Texto dado →
= = = =
No lo sé. Si he de ser sincero, lo único que yo he sacado en claro con todo esto es que un día me comí una hoja. ¿Saben esas hojas pequeñas que hay en los arbustos de las calles, plazas y jardines de su ciudad? Pues una como esas me comí yo. Una miserable hoja. Siendo consciente de que además las hay a miles por ahí. En cualquier lado. Gratis. Hay que joderse.
¡Gracias! Excelente artículo como siempre
El álbum de yoko ono del que John dijo que era el mejor álbum de rock jamás hecho, es una basura. El álbum Nunsexmonrock de Nina Hagen es una genialidad. El álbum de Lou Reed está a medio camino entre esos 2.
Buen artículo! Creo que la mejor crítica que se le ha hecho al artefacto es la del propio Reed: «Cualquiera que haya llegado a la cuarta cara es más tonto que yo»
Bueno, el origen de esa cita es un tanto incierto, pero aunque Reed realmente haya dicho eso alguna vez, no hay que tomarlo al pie de la letra. Ya sabemos que Lou tenía opiniones cambiantes acerca de sus trabajos, y también que hacía un uso frecuente del sarcasmo y la ironía.
Pero por algo volvió a esa obra en directo (MMM Live at the Berlin Opera House, 2007) y volvió a experimentos «ruidistas» (The Creation of the Universe, 2010) en los últimos años de su vida.
= = = =
Tareas →
a: ¿Qué grabación en directo de 2007 menciona el texto sobre Lou Reed?
b: Devuelve sin ningún cambio el tramo del texto sobre Lou Reed que va desde "Buen artículo! Creo" hasta "de su vida.".
c: Prolonga el texto sobre Lou Reed a partir de su última frase.

Datos registrados →
= = = =
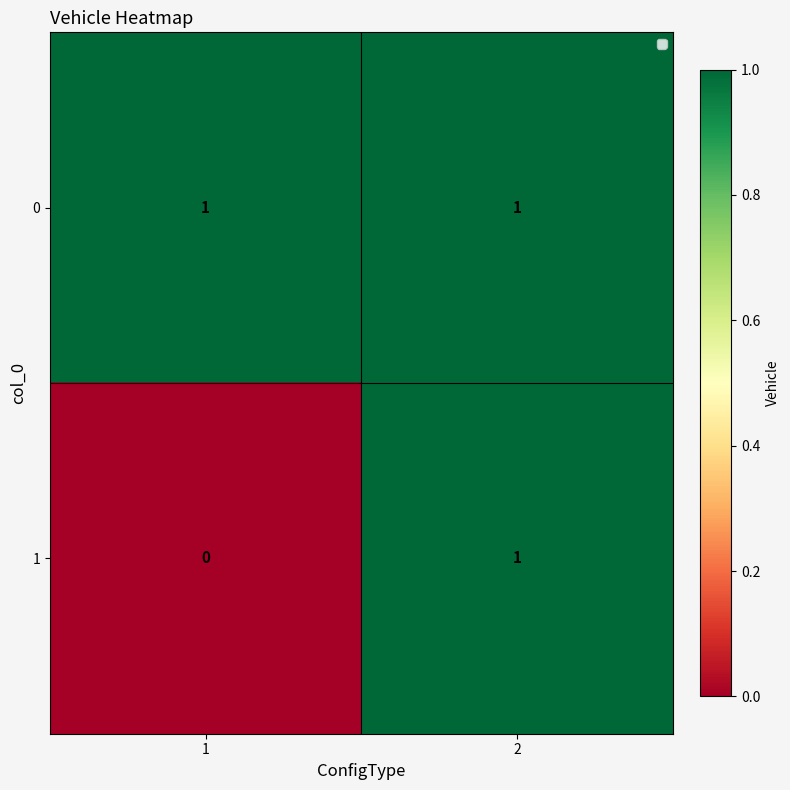

Which series has the widest spread of values?

1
= = = =
Respuestas →
a: MMM Live at the Berlin Opera House.

b:
Buen artículo! Creo que la mejor crítica que se le ha hecho al artefacto es la del propio Reed: «Cualquiera que haya llegado a la cuarta cara es más tonto que yo»
Bueno, el origen de esa cita es un tanto incierto, pero aunque Reed realmente haya dicho eso alguna vez, no hay que tomarlo al pie de la letra. Ya sabemos que Lou tenía opiniones cambiantes acerca de sus trabajos, y también que hacía un uso frecuente del sarcasmo y la ironía.
Pero por algo volvió a esa obra en directo (MMM Live at the Berlin Opera House, 2007) y volvió a experimentos «ruidistas» (The Creation of the Universe, 2010) en los últimos años de su vida.

c:
Originalmente MMM surgió de una necesidad personal. Reed creó el sonido que aún no existía pero él necesitaba hacer y escuchar, un experimento catárquico que le diera un alivio en plena lucha con su adicción a la heroína, y justo después del éxito comercial de Transformer. Un ejercicio también de libertad y valentía pocas veces visto en la historia de la música popular (ejercicio que repitió varias veces a lo largo de su polifacética carrera). Y mira por dónde, de paso inspiró a un montón de gente que vino mucho después, cuando el mundo estaba más preparado para aceptar ciertos sonidos.
Por cierto, de más está decirlo, yo soy uno de los idiotas que ha llegado al final del disco no una, sino varias veces.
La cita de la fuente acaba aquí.